台風や豪雨等の一見して危険とわかる天候となったときに旅程変更の措置を採るべきことに尽きるものと解するのが相当である




<添乗員が現場ですべきこと>

 上記の引用からすると、添乗員が現場で対処すべきことは多い。

 運転手が酩酊していることが判れば、それが出発時であれば、運転手の交替を求めざるをえない。休憩地で運転手が酒を飲んでいるような状況を発見すれば、すみやかに飲酒を中止させるべきであろう。

 裁判所の言うとおり、無造作な注意は事故を誘発するおそれもあるが、スピード違反をはじめとする交通法規の無視をくり返し、危険を感じるようであれば、それを止めさせ安全運転を求めるべきだろう。

 また、台風等の自然災害に遭遇すれば、旅程変更などの処置をとり、旅行の安全を確保することも当然である。

 これらの場合は、現地の添乗員の適切な対処が望まれるところ。その一方で、必要なときに、必要な対処が出来るようにするため、それを可能にする、リスク管理体制を事前に構築しておく努力は絶対に必要である。

 さて、問題は、車体の老朽化やタイヤの摩耗などがみられる場合に、そのバスを使用させないようすべきという部分である。

 裁判所は「外観」から「容易に判断しうる」場合と、条件に絞りをかけており、よほどひどく、いかにも危険な場合を想定している。しかし、それでも現場での判断は難しいだろう。特に、前回紹介したカラコルムハイウェー事件では、当時のパキスタンは、丸ぼうずのタイヤが一般的で、正常なタイヤの確保が難しい状況であったようだ。このような国情では、添乗員に対処を押しつけてみても、代替車の確保自体が望みがたく、現実的でない。
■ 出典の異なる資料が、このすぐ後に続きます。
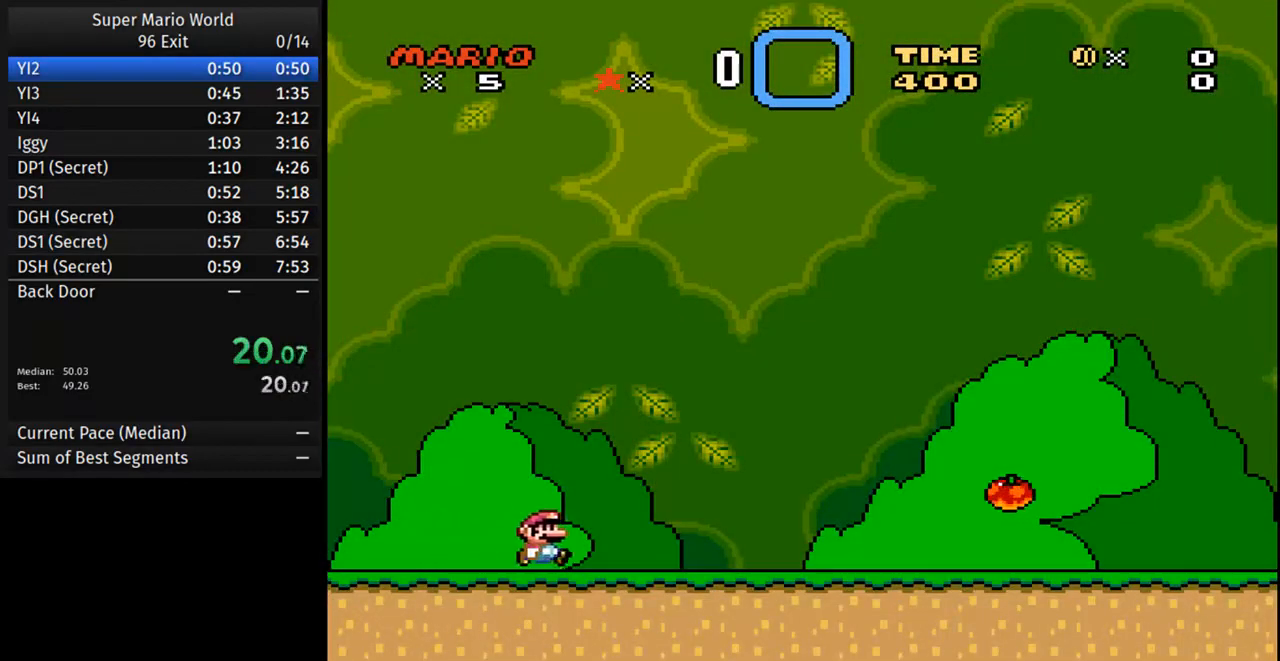
{"buttons": ["Y", "DPAD_RIGHT"], "events": []}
 つまり、使用するバスの状態などは、事前のリスク管理体制の中で、国情、実情を推し量り解決を図るべきものである。


<リスク管理体制の必要性>

 バス事故を防止し、仮に起きてしまっても、免責されるためには、事前に旅行業者とバス会社との間で、詳細な運行契約を結んでおく必要があり、これがリスク管理の基本となる。
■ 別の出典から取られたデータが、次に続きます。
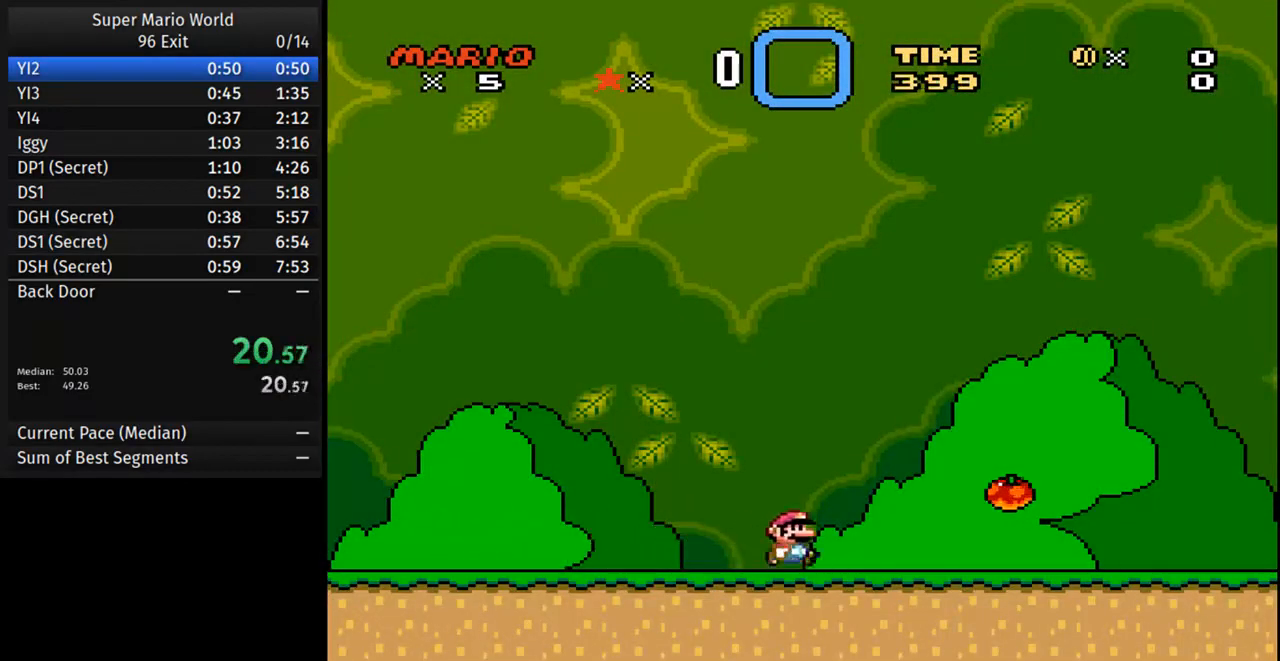
{"buttons": ["Y", "DPAD_RIGHT"], "events": []}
 バス会社の一般的な選択基準については、前回説明した。その中で、発展途上国ではことに(5)項の「使用バスの条件(車種、年式、走行距離、タイヤ、その他の安全装置の状況)」は重要だ。事前に、現地バス会社と詳細に交渉し、これらに関する詳細な運行契約を結んでおく必要がある。この運行契約に沿って、現地で添乗員が何をチェックすべきか、あらかじめ必要な「チェックリスト」を用意し、そのチェックを励行させるとともに、もし違反があった時には、いかなる対処をすべきか、明確、かつ具体的にルール化しておくべきである。当然、チェックリストでは、運転手が酩酊しているとき、運転が乱暴なとき、災害に遭遇したときなどに、いかに対処すべきかのルールが定められている必要がある。
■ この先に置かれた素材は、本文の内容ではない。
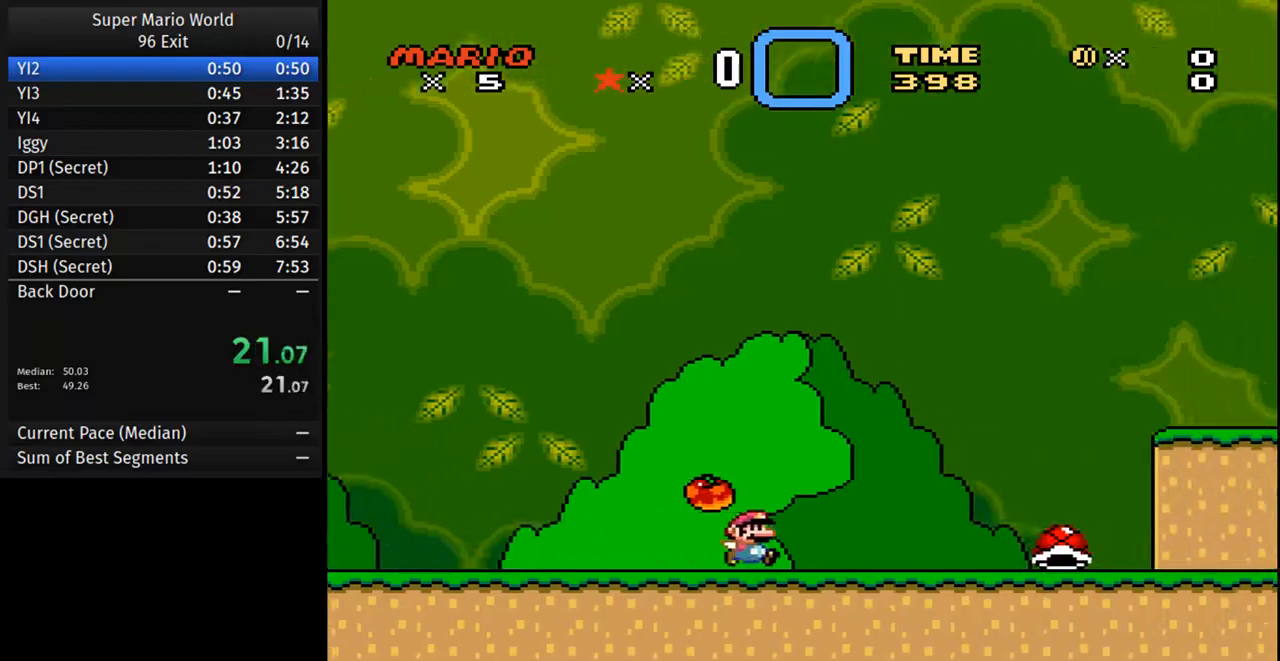
{"buttons": ["Y", "DPAD_RIGHT"], "events": [[100, "A", "down"], [133, "A", "up"]]}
 現在、全世界の広い地域で、携帯電話が使用可能である。対処の方法としては、添乗員の現場判断に全てを任せるのではなく、添乗員に携帯電話を持たせ、かつ、24時間連絡を受けられる体制を作り、日本から指示できる体制をつくることもリスク管理としては効果的である。


<フィードバックの重要性>

 そして、本コーナーではくり返し述べたが、現地で生じた問題点やトラブルは、たとえ小さなものであっても常にそれをフィードバックして収集し、それを分析して大きな事故を防止すべきであり、フィードバックしてきた情報を分析して、「リスク管理体制」を見直し、且つ充実させる日常の努力が最も重要である。

 例えば、行程に無理があるという情報があれば、速やかにその是非を検討すべきである。運転手の乱暴な運転も、それが無理な旅程からくることも多いようだ。このような情報があるのにそれを無視していると大事故が発生するのである。



   =====< 法律豆知識 バックナンバー>=====

第123回 旅行業者のリスク管理(3)−カラコルムハイウエー判決文から

第122回 旅行業者のリスク管理−免責の線引きとは(その2)

第121回 旅行業者のリスク管理(その1)

第120回 航空会社に預けた受託手荷物の紛失(その3)

第119回 航空会社に預けた受託手荷物の紛失(その2)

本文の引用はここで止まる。